* begin DATASET RECORDS *
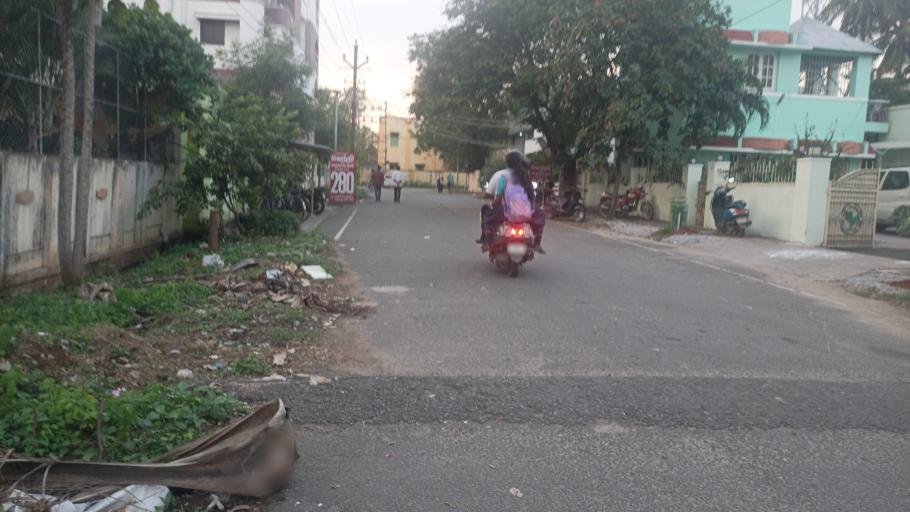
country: IN
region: Tamil Nadu
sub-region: Salem
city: Salem
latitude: 11.6741
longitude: 78.1208
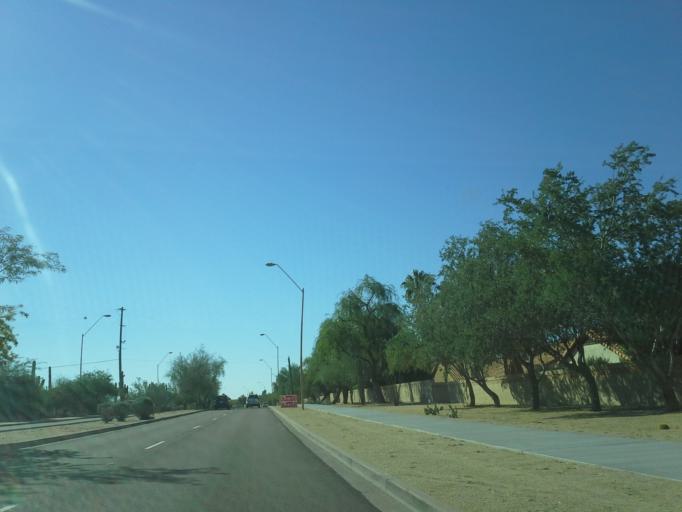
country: US
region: Arizona
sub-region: Maricopa County
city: Scottsdale
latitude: 33.6070
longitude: -111.8564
* end DATASET RECORDS *
Please rename every "latitude" in the listing above to "lat" and give the listing again with nothing else changed. Leave the pictures out.

__SOLUTION__.
country: IN
region: Tamil Nadu
sub-region: Salem
city: Salem
lat: 11.6741
longitude: 78.1208
country: US
region: Arizona
sub-region: Maricopa County
city: Scottsdale
lat: 33.6070
longitude: -111.8564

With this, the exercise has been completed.